▶
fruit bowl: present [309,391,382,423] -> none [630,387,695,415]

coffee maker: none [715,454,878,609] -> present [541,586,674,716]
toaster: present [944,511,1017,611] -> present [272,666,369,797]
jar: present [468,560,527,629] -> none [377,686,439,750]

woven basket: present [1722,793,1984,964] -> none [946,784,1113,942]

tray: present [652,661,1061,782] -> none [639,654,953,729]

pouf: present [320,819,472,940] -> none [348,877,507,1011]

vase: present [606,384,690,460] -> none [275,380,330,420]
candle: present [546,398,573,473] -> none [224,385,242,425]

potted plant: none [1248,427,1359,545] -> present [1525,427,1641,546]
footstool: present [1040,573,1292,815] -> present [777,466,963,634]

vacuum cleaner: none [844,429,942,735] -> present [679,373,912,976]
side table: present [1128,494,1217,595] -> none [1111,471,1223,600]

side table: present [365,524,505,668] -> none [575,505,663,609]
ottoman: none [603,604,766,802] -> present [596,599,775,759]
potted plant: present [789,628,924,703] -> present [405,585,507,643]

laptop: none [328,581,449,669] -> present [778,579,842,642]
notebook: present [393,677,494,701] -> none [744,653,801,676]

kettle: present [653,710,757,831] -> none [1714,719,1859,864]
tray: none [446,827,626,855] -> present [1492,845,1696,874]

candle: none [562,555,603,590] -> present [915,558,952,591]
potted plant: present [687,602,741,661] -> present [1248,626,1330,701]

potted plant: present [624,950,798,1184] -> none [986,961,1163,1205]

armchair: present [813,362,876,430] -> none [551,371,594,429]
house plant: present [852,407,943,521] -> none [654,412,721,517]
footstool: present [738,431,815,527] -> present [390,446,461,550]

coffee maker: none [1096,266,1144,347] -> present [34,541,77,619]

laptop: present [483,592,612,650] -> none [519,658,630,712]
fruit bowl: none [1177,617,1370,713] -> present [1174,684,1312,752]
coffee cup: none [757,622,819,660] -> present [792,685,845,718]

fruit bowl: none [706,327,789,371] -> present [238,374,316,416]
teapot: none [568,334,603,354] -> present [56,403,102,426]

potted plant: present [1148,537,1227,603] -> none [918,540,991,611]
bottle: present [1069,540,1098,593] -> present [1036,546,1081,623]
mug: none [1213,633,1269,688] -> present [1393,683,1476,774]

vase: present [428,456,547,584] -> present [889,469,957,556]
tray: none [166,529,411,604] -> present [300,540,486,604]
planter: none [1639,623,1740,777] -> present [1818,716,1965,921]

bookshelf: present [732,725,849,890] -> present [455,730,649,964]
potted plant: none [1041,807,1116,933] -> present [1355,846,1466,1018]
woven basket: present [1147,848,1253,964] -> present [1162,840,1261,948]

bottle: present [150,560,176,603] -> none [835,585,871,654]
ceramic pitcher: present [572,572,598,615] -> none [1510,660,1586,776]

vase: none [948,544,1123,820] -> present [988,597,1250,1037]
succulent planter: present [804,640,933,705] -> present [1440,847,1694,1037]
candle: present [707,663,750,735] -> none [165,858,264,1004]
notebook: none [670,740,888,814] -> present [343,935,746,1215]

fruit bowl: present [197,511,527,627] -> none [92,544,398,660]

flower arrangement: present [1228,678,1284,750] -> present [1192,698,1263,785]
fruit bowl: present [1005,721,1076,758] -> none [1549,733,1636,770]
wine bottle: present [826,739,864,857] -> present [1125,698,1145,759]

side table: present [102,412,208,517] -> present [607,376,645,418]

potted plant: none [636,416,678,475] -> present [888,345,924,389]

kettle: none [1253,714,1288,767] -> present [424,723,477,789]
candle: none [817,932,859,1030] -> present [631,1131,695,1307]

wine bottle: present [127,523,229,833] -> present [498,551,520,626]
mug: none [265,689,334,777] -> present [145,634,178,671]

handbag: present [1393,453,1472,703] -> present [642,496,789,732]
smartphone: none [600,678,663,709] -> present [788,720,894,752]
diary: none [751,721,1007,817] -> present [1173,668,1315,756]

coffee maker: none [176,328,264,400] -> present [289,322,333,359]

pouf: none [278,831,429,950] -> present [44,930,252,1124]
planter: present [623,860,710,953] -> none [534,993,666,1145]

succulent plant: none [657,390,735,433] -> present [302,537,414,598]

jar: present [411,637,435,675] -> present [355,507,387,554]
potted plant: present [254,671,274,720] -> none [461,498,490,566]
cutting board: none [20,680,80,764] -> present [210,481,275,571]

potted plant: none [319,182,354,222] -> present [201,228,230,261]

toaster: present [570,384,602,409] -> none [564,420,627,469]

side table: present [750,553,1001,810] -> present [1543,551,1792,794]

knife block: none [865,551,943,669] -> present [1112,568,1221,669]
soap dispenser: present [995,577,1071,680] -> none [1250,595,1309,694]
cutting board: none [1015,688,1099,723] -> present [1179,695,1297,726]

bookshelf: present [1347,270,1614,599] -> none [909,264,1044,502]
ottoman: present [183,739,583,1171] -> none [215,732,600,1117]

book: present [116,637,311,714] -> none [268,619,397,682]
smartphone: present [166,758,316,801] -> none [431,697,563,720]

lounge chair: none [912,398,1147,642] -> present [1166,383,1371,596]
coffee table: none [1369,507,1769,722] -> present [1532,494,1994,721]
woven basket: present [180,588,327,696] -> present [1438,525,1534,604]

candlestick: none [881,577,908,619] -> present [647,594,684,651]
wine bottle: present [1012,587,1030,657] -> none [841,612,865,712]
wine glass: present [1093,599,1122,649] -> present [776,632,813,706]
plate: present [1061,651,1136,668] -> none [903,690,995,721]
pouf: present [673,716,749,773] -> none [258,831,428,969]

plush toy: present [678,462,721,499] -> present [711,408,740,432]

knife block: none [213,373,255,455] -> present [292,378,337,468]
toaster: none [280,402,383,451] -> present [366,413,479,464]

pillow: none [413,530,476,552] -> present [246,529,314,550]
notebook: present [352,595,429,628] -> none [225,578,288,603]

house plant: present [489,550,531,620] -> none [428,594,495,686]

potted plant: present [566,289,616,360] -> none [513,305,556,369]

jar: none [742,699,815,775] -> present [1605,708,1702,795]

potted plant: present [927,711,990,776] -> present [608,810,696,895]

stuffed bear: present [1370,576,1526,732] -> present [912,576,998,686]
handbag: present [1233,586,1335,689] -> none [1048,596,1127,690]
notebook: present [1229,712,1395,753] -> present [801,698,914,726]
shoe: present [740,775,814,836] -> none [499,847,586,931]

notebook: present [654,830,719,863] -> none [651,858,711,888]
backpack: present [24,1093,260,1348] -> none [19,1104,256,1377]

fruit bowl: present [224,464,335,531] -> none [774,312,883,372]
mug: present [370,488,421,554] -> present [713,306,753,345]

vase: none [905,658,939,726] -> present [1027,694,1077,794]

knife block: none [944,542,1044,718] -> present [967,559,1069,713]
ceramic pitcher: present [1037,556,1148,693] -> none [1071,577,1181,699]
◀
THE PROBLEM:
Make an exact copy of every entry.

OUTPUT FOR THIS EXERCISE:
fruit bowl: present [309,391,382,423] -> none [630,387,695,415]

coffee maker: none [715,454,878,609] -> present [541,586,674,716]
toaster: present [944,511,1017,611] -> present [272,666,369,797]
jar: present [468,560,527,629] -> none [377,686,439,750]

woven basket: present [1722,793,1984,964] -> none [946,784,1113,942]

tray: present [652,661,1061,782] -> none [639,654,953,729]

pouf: present [320,819,472,940] -> none [348,877,507,1011]

vase: present [606,384,690,460] -> none [275,380,330,420]
candle: present [546,398,573,473] -> none [224,385,242,425]

potted plant: none [1248,427,1359,545] -> present [1525,427,1641,546]
footstool: present [1040,573,1292,815] -> present [777,466,963,634]

vacuum cleaner: none [844,429,942,735] -> present [679,373,912,976]
side table: present [1128,494,1217,595] -> none [1111,471,1223,600]

side table: present [365,524,505,668] -> none [575,505,663,609]
ottoman: none [603,604,766,802] -> present [596,599,775,759]
potted plant: present [789,628,924,703] -> present [405,585,507,643]

laptop: none [328,581,449,669] -> present [778,579,842,642]
notebook: present [393,677,494,701] -> none [744,653,801,676]

kettle: present [653,710,757,831] -> none [1714,719,1859,864]
tray: none [446,827,626,855] -> present [1492,845,1696,874]

candle: none [562,555,603,590] -> present [915,558,952,591]
potted plant: present [687,602,741,661] -> present [1248,626,1330,701]

potted plant: present [624,950,798,1184] -> none [986,961,1163,1205]

armchair: present [813,362,876,430] -> none [551,371,594,429]
house plant: present [852,407,943,521] -> none [654,412,721,517]
footstool: present [738,431,815,527] -> present [390,446,461,550]

coffee maker: none [1096,266,1144,347] -> present [34,541,77,619]

laptop: present [483,592,612,650] -> none [519,658,630,712]
fruit bowl: none [1177,617,1370,713] -> present [1174,684,1312,752]
coffee cup: none [757,622,819,660] -> present [792,685,845,718]

fruit bowl: none [706,327,789,371] -> present [238,374,316,416]
teapot: none [568,334,603,354] -> present [56,403,102,426]

potted plant: present [1148,537,1227,603] -> none [918,540,991,611]
bottle: present [1069,540,1098,593] -> present [1036,546,1081,623]
mug: none [1213,633,1269,688] -> present [1393,683,1476,774]

vase: present [428,456,547,584] -> present [889,469,957,556]
tray: none [166,529,411,604] -> present [300,540,486,604]
planter: none [1639,623,1740,777] -> present [1818,716,1965,921]

bookshelf: present [732,725,849,890] -> present [455,730,649,964]
potted plant: none [1041,807,1116,933] -> present [1355,846,1466,1018]
woven basket: present [1147,848,1253,964] -> present [1162,840,1261,948]

bottle: present [150,560,176,603] -> none [835,585,871,654]
ceramic pitcher: present [572,572,598,615] -> none [1510,660,1586,776]

vase: none [948,544,1123,820] -> present [988,597,1250,1037]
succulent planter: present [804,640,933,705] -> present [1440,847,1694,1037]
candle: present [707,663,750,735] -> none [165,858,264,1004]
notebook: none [670,740,888,814] -> present [343,935,746,1215]

fruit bowl: present [197,511,527,627] -> none [92,544,398,660]

flower arrangement: present [1228,678,1284,750] -> present [1192,698,1263,785]
fruit bowl: present [1005,721,1076,758] -> none [1549,733,1636,770]
wine bottle: present [826,739,864,857] -> present [1125,698,1145,759]

side table: present [102,412,208,517] -> present [607,376,645,418]

potted plant: none [636,416,678,475] -> present [888,345,924,389]

kettle: none [1253,714,1288,767] -> present [424,723,477,789]
candle: none [817,932,859,1030] -> present [631,1131,695,1307]

wine bottle: present [127,523,229,833] -> present [498,551,520,626]
mug: none [265,689,334,777] -> present [145,634,178,671]

handbag: present [1393,453,1472,703] -> present [642,496,789,732]
smartphone: none [600,678,663,709] -> present [788,720,894,752]
diary: none [751,721,1007,817] -> present [1173,668,1315,756]

coffee maker: none [176,328,264,400] -> present [289,322,333,359]

pouf: none [278,831,429,950] -> present [44,930,252,1124]
planter: present [623,860,710,953] -> none [534,993,666,1145]

succulent plant: none [657,390,735,433] -> present [302,537,414,598]

jar: present [411,637,435,675] -> present [355,507,387,554]
potted plant: present [254,671,274,720] -> none [461,498,490,566]
cutting board: none [20,680,80,764] -> present [210,481,275,571]

potted plant: none [319,182,354,222] -> present [201,228,230,261]

toaster: present [570,384,602,409] -> none [564,420,627,469]

side table: present [750,553,1001,810] -> present [1543,551,1792,794]

knife block: none [865,551,943,669] -> present [1112,568,1221,669]
soap dispenser: present [995,577,1071,680] -> none [1250,595,1309,694]
cutting board: none [1015,688,1099,723] -> present [1179,695,1297,726]

bookshelf: present [1347,270,1614,599] -> none [909,264,1044,502]
ottoman: present [183,739,583,1171] -> none [215,732,600,1117]

book: present [116,637,311,714] -> none [268,619,397,682]
smartphone: present [166,758,316,801] -> none [431,697,563,720]

lounge chair: none [912,398,1147,642] -> present [1166,383,1371,596]
coffee table: none [1369,507,1769,722] -> present [1532,494,1994,721]
woven basket: present [180,588,327,696] -> present [1438,525,1534,604]

candlestick: none [881,577,908,619] -> present [647,594,684,651]
wine bottle: present [1012,587,1030,657] -> none [841,612,865,712]
wine glass: present [1093,599,1122,649] -> present [776,632,813,706]
plate: present [1061,651,1136,668] -> none [903,690,995,721]
pouf: present [673,716,749,773] -> none [258,831,428,969]

plush toy: present [678,462,721,499] -> present [711,408,740,432]

knife block: none [213,373,255,455] -> present [292,378,337,468]
toaster: none [280,402,383,451] -> present [366,413,479,464]

pillow: none [413,530,476,552] -> present [246,529,314,550]
notebook: present [352,595,429,628] -> none [225,578,288,603]

house plant: present [489,550,531,620] -> none [428,594,495,686]

potted plant: present [566,289,616,360] -> none [513,305,556,369]

jar: none [742,699,815,775] -> present [1605,708,1702,795]

potted plant: present [927,711,990,776] -> present [608,810,696,895]

stuffed bear: present [1370,576,1526,732] -> present [912,576,998,686]
handbag: present [1233,586,1335,689] -> none [1048,596,1127,690]
notebook: present [1229,712,1395,753] -> present [801,698,914,726]
shoe: present [740,775,814,836] -> none [499,847,586,931]

notebook: present [654,830,719,863] -> none [651,858,711,888]
backpack: present [24,1093,260,1348] -> none [19,1104,256,1377]

fruit bowl: present [224,464,335,531] -> none [774,312,883,372]
mug: present [370,488,421,554] -> present [713,306,753,345]

vase: none [905,658,939,726] -> present [1027,694,1077,794]

knife block: none [944,542,1044,718] -> present [967,559,1069,713]
ceramic pitcher: present [1037,556,1148,693] -> none [1071,577,1181,699]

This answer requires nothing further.